Task list ▸
1 > Copy the nova-core registry patch word for word, everything from "Signed-off-by: Zhi Wang" down to "insertions(+), 32 deletions(-)".
2 > Write what comes next in the nova-core registry patch, starting right after its last line.

Passage shown ▸
The registry object "RMSetSriovMode" is required to be set when vGPU is
enabled.

Convert SetRegistry to use KVec<RegistryEntry> for dynamic construction,
allowing entries to be added conditionally at runtime.

Set "RMSetSriovMode" to 1 when nova-core is loading the GSP firmware and
initialize the GSP registry objects, if vGPU is enabled.

Signed-off-by: Zhi Wang <zhiw@nvidia.com>
---
 drivers/gpu/nova-core/gsp/boot.rs     |  2 +-
 drivers/gpu/nova-core/gsp/commands.rs | 93 ++++++++++++++++++---------
 drivers/gpu/nova-core/gsp/fw.rs       |  4 ++
 3 files changed, 67 insertions(+), 32 deletions(-)

diff --git a/drivers/gpu/nova-core/gsp/boot.rs b/drivers/gpu/nova-core/gsp/boot.rs
index 6e170401d616..2981d02d15ad 100644
--- a/drivers/gpu/nova-core/gsp/boot.rs
+++ b/drivers/gpu/nova-core/gsp/boot.rs
@@ -139,7 +139,7 @@ pub(crate) fn boot(
         self.cmdq
             .send_command_no_wait(ctx.bar, commands::SetSystemInfo::new(ctx.pdev, ctx.chipset))?;
         self.cmdq
-            .send_command_no_wait(ctx.bar, commands::SetRegistry::new())?;
+            .send_command_no_wait(ctx.bar, commands::SetRegistry::new(ctx.vgpu_requested.get())?)?;
 
         hal.post_boot(&self, ctx, &gsp_fw)?;
 
diff --git a/drivers/gpu/nova-core/gsp/commands.rs b/drivers/gpu/nova-core/gsp/commands.rs
index f84de9f4f045..6171c60f6de0 100644
--- a/drivers/gpu/nova-core/gsp/commands.rs
+++ b/drivers/gpu/nova-core/gsp/commands.rs
@@ -29,6 +29,10 @@
         },
         fw::{
             self,
+            commands::{
+                PackedRegistryEntry,
+                PackedRegistryTable, //
+            },
             MsgFunction, //
         },
     },
@@ -65,38 +69,62 @@ struct RegistryEntry {
 }
 
 /// The `SetRegistry` command.
+///
+/// Registry entries are built dynamically at runtime based on the current
+/// configuration (e.g. whether vGPU is enabled).

Material supplied ▸
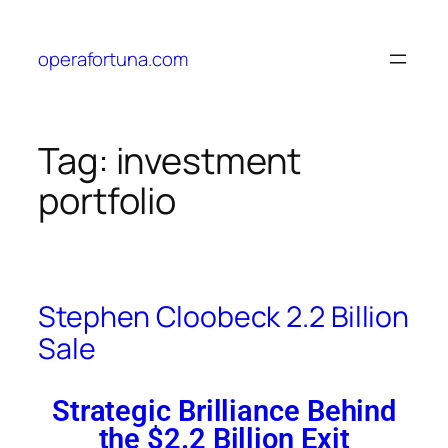
operafortuna.com
Tag:
investment
portfolio
Stephen Cloobeck 2.2 Billion
Sale
Strategic Brilliance Behind
the $2.2 Billion Exit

Written responses ▸
1 >
Signed-off-by: Zhi Wang <zhiw@nvidia.com>
---
 drivers/gpu/nova-core/gsp/boot.rs     |  2 +-
 drivers/gpu/nova-core/gsp/commands.rs | 93 ++++++++++++++++++---------
 drivers/gpu/nova-core/gsp/fw.rs       |  4 ++
 3 files changed, 67 insertions(+), 32 deletions(-)

2 >
 pub(crate) struct SetRegistry {
-    entries: [RegistryEntry; Self::NUM_ENTRIES],
+    entries: KVec<RegistryEntry>,
 }
 
 impl SetRegistry {
-    // For now we hard-code the registry entries. Future work will allow others to
-    // be added as module parameters.
-    const NUM_ENTRIES: usize = 3;
-
-    /// Creates a new `SetRegistry` command, using a set of hardcoded entries.
-    pub(crate) fn new() -> Self {
-        Self {
-            entries: [
-                // RMSecBusResetEnable - enables PCI secondary bus reset
-                RegistryEntry {
-                    key: "RMSecBusResetEnable",
-                    value: 1,
-                },
-                // RMForcePcieConfigSave - forces GSP-RM to preserve PCI configuration registers on
-                // any PCI reset.
-                RegistryEntry {
-                    key: "RMForcePcieConfigSave",
-                    value: 1,
-                },
-                // RMDevidCheckIgnore - allows GSP-RM to boot even if the PCI dev ID is not found
-                // in the internal product name database.
+    /// Creates a new `SetRegistry` command.
+    ///
+    /// The base set of registry entries is always included. Additional entries
+    /// are appended dynamically based on runtime conditions (e.g. vGPU).
+    pub(crate) fn new(vgpu_requested: bool) -> Result<Self> {
+        let mut entries = KVec::new();
+
+        // RMSecBusResetEnable - enables PCI secondary bus reset
+        entries.push(
+            RegistryEntry {
+                key: "RMSecBusResetEnable",
+                value: 1,
+            },
+            GFP_KERNEL,
+        )?;
+
+        // RMForcePcieConfigSave - forces GSP-RM to preserve PCI configuration registers on
+        // any PCI reset.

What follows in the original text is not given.